B.     Perumusan Masalah
Dalam karya ilmiah ini kami akan memaparkan pembahasan tentang teologi aliran Mutazilah seperti pembahasan di bawah ini.
1. Bagaimana sejarah perkembangan aliran Mu’tazilah ?
2. Bagaimana pemikiran-pemikiran ajaran aliran Mutazilah ?
3. Siapa saja tokoh-tokoh Aliran Mutazilah ?






























BAB II
PEMBAHASAN

A.     Asal Usul Sebutan Mu’tazilah
Mu’tazilah secara etimologis berarti orang-orang yang memisahkan diri. Sebutan ini mempunyai suatu kronologi yang tidak bisa dipisahkan dengan sosok Hasan al-Bashri, salah seorang imam di kalangan tabi’in. Aliran Mu’tazilah adalah aliran teologi islam terbesar dan tertua yang lahir sekitar pada permulaan abad pertama hijriyah di sebuah kota yang pada waktu itu merupakan pusat ilmu dan peradaban islam yaitu kota Basrah di Irak. Pada waktu itu banyak orang-orang yg ingin menghancurkan islam dari segi aqidah, baik dari mereka yg menamakan dirinya islam ataupun tidak.

■ Segmen Data:

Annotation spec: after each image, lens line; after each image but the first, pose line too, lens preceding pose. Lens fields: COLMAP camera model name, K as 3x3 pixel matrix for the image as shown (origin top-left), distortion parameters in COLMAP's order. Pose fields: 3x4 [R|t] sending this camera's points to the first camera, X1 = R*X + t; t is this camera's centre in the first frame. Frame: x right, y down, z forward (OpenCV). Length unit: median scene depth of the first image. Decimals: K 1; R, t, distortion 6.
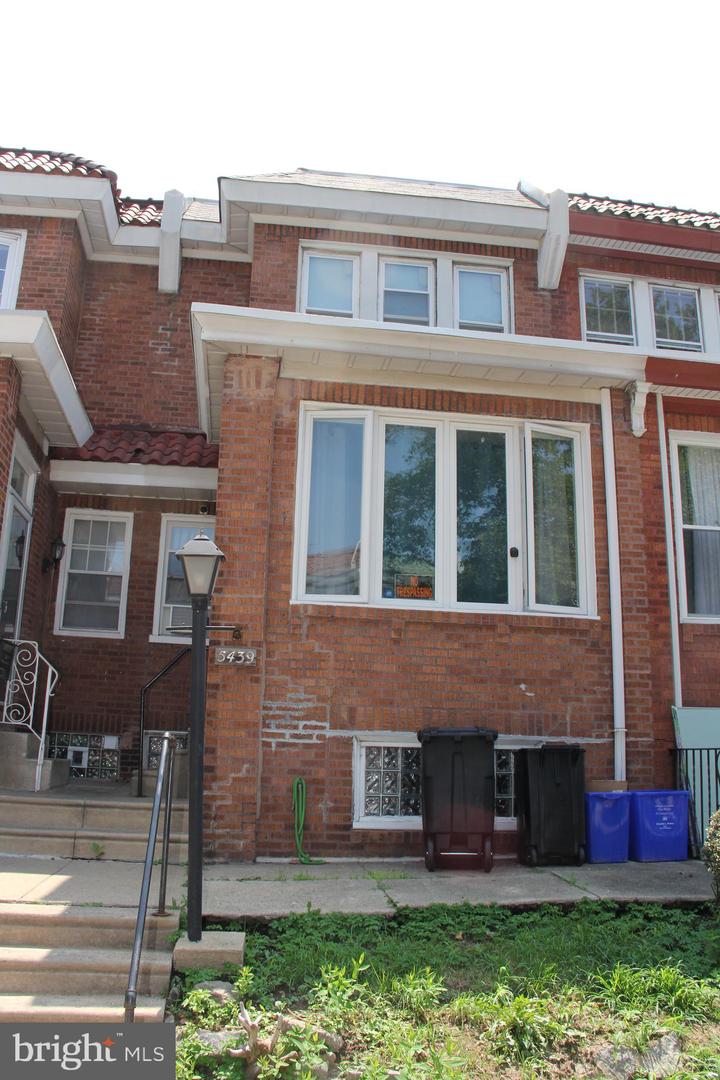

■ Tindakan yang Diperlukan: Salin ulang bagian teks tentang teologi Mutazilah mulai dari "B.     Perumusan Masalah" dan berakhir pada "aliran Mu’tazilah ?", lalu ganti "karya ilmiah" dengan "makalah".

■ Jawaban Tugas:
B.     Perumusan Masalah
Dalam makalah ini kami akan memaparkan pembahasan tentang teologi aliran Mutazilah seperti pembahasan di bawah ini.
1. Bagaimana sejarah perkembangan aliran Mu’tazilah ?